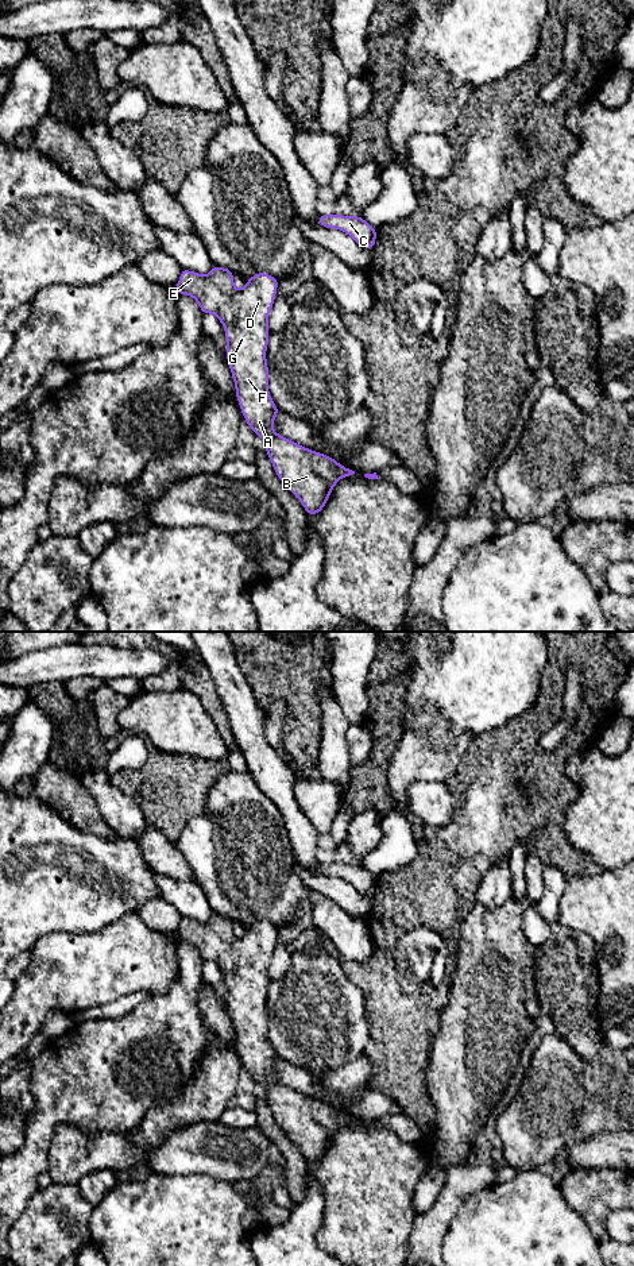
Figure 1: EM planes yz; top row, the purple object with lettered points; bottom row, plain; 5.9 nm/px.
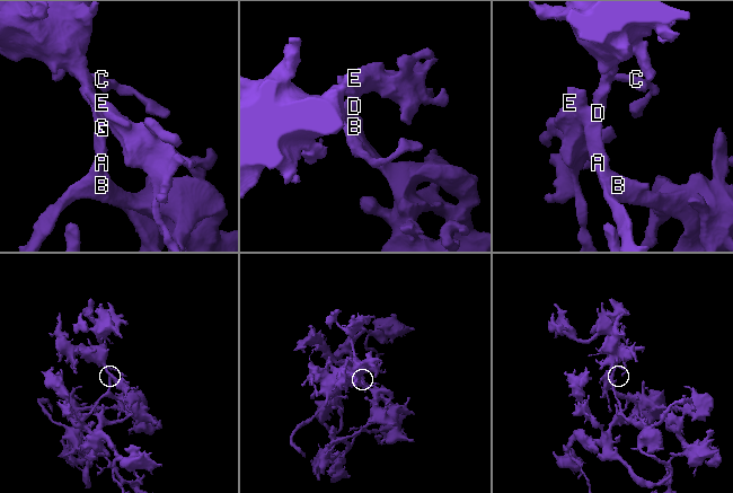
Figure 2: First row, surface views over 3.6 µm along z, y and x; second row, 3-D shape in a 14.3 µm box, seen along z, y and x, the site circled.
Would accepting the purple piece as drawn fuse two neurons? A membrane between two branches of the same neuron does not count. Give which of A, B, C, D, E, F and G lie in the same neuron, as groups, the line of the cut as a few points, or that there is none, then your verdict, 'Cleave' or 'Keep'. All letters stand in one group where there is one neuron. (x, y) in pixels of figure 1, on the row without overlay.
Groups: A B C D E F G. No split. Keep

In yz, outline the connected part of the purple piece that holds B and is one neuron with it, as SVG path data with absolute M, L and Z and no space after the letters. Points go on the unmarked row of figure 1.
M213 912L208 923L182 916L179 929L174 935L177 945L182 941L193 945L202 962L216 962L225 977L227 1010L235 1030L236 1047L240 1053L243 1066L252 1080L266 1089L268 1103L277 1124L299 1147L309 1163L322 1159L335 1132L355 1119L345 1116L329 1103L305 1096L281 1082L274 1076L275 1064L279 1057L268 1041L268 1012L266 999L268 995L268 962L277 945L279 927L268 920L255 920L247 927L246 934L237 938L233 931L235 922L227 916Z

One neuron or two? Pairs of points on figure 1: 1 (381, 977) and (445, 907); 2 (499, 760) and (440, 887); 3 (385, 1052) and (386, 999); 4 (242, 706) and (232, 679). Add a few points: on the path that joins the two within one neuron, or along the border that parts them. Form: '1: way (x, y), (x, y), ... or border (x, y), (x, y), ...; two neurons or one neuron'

- - -

WHAT NEEDS TO BE DONE.
Without including the pictures, copy all of the data exactly.

RESPONSE.
Figure 1: EM planes yz; top row, the purple object with lettered points; bottom row, plain; 5.9 nm/px.
Figure 2: First row, surface views over 3.6 µm along z, y and x; second row, 3-D shape in a 14.3 µm box, seen along z, y and x, the site circled.
Would accepting the purple piece as drawn fuse two neurons? A membrane between two branches of the same neuron does not count. Give which of A, B, C, D, E, F and G lie in the same neuron, as groups, the line of the cut as a few points, or that there is none, then your verdict, 'Cleave' or 'Keep'. All letters stand in one group where there is one neuron. (x, y) in pixels of figure 1, on the row without overlay.
Groups: A B C D E F G. No split. Keep

In yz, outline the connected part of the purple piece that holds B and is one neuron with it, as SVG path data with absolute M, L and Z and no space after the letters. Points go on the unmarked row of figure 1.
M213 912L208 923L182 916L179 929L174 935L177 945L182 941L193 945L202 962L216 962L225 977L227 1010L235 1030L236 1047L240 1053L243 1066L252 1080L266 1089L268 1103L277 1124L299 1147L309 1163L322 1159L335 1132L355 1119L345 1116L329 1103L305 1096L281 1082L274 1076L275 1064L279 1057L268 1041L268 1012L266 999L268 995L268 962L277 945L279 927L268 920L255 920L247 927L246 934L237 938L233 931L235 922L227 916Z

One neuron or two? Pairs of points on figure 1: 1 (381, 977) and (445, 907); 2 (499, 760) and (440, 887); 3 (385, 1052) and (386, 999); 4 (242, 706) and (232, 679). Add a few points: on the path that joins the two within one neuron, or along the border that parts them. Form: '1: way (x, y), (x, y), ... or border (x, y), (x, y), ...; two neurons or one neuron'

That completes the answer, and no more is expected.